Otherwise, those selling to Brazil will swap every bill moving offshore with a hard asset like gold or some other currency… Meaning the Brazilian real would be constantly unloaded. Or said differently, constant sell pressure. Which is why being a massive buyer of goods comes with its own unique set of responsibilities.
This is what the United States bears with its policy. And you can see how it’s exporting its dollars offshore with its trade balance. In doing so, it needs other countries to have confidence it won’t just nuke its dollar with inflation.
Which is why Lula was just saying things to win points at home.
But what about China? We’ve heard similar mentions that it wants to dethrone the U.S. dollar.

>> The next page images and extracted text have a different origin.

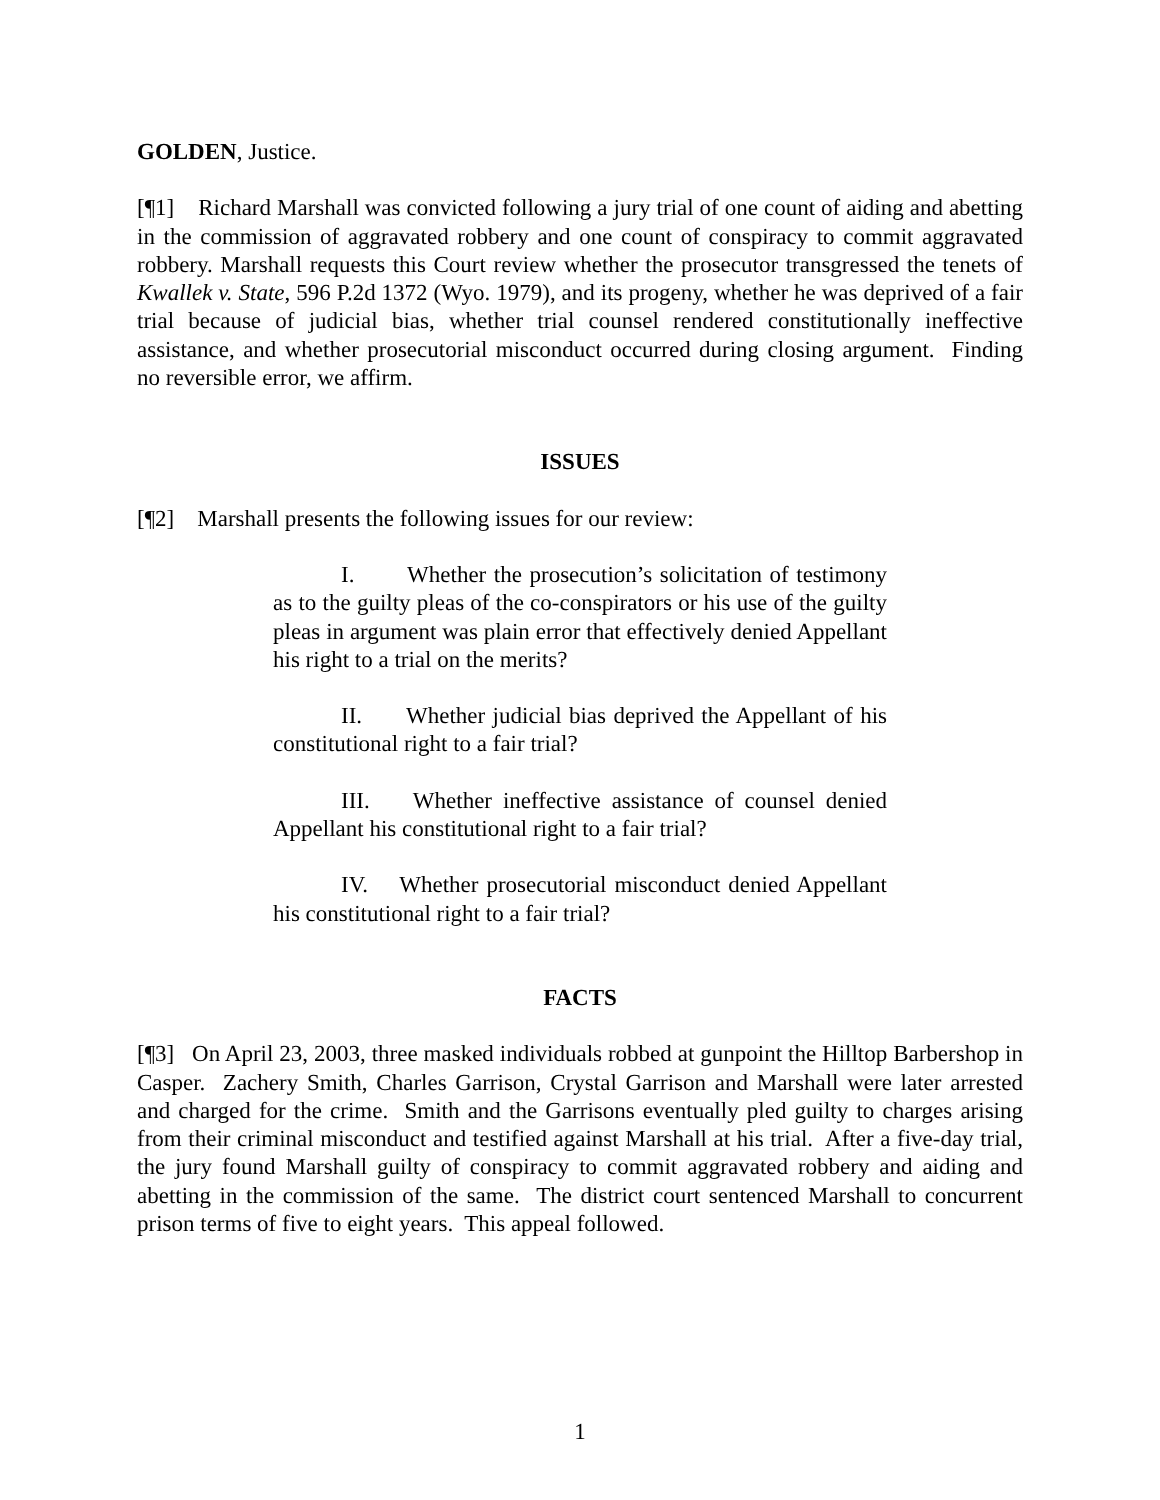GOLDEN, Justice.
[¶1] Richard Marshall was convicted following a jury trial of one count of aiding and abetting in the commission of aggravated robbery and one count of conspiracy to commit aggravated robbery. Marshall requests this Court review whether the prosecutor transgressed the tenets of Kwallek v. State, 596 P.2d 1372 (Wyo. 1979), and its progeny, whether he was deprived of a fair trial because of judicial bias, whether trial counsel rendered constitutionally ineffective assistance, and whether prosecutorial misconduct occurred during closing argument. Finding no reversible error, we affirm.
ISSUES
[¶2] Marshall presents the following issues for our review:
I. Whether the prosecution’s solicitation of testimony as to the guilty pleas of the co-conspirators or his use of the guilty pleas in argument was plain error that effectively denied Appellant his right to a trial on the merits?
II. Whether judicial bias deprived the Appellant of his constitutional right to a fair trial?
III. Whether ineffective assistance of counsel denied Appellant his constitutional right to a fair trial?
IV. Whether prosecutorial misconduct denied Appellant his constitutional right to a fair trial?
FACTS
[¶3] On April 23, 2003, three masked individuals robbed at gunpoint the Hilltop Barbershop in Casper. Zachery Smith, Charles Garrison, Crystal Garrison and Marshall were later arrested and charged for the crime. Smith and the Garrisons eventually pled guilty to charges arising from their criminal misconduct and testified against Marshall at his trial. After a five-day trial, the jury found Marshall guilty of conspiracy to commit aggravated robbery and aiding and abetting in the commission of the same. The district court sentenced Marshall to concurrent prison terms of five to eight years. This appeal followed.
1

Are the fears there real?
To answer that question, let’s first check out China’s trade activity over the years.
Based on this chart, it will be difficult to move the renminbi outside of its borders.
But if the trend over the last year continues, maybe we’ll have to discuss it again.
Reason being, the country is making curious moves with its financial infrastructure. In 2014, it set up renminbi clearing banks in London and Toronto, followed by locations in New York and Tokyo in 2016 and 2018, respectively. And in 2015, China set up its own version of the SWIFT payment system.
This implies the financial infrastructure is being laid out.
Now, the real question is, is China willing to loosen its grip on price controls?
The answer will likely show up in the net trade chart above. If China decides to run trade as a deficit, then it would suggest it is willing to make a move.
But that’s clearly not happening yet. So for now, we can likely ignore a lot of the talk associated with the renminbi replacing the dollar on the global stage.
And for a bit of a tangent… For the token nerds like myself… These real-world dynamics can help us to better understand cryptocurrencies.
For example, if a project sets up a swap market for its currency and also has a 50% token supply growth rate over the next year, what do you think will happen as you distribute that token over time?
Users will exit the currency and opt for a superior currency. It’s called Gresham’s law, and it happens on the global stage as well as micro-token economies.
I’m sure if we looked at ARB tokens getting dropped, it would showcase this law fairly well… Ha, had to get that in there before I signed off for the day.
As always, hope you enjoyed today’s insights.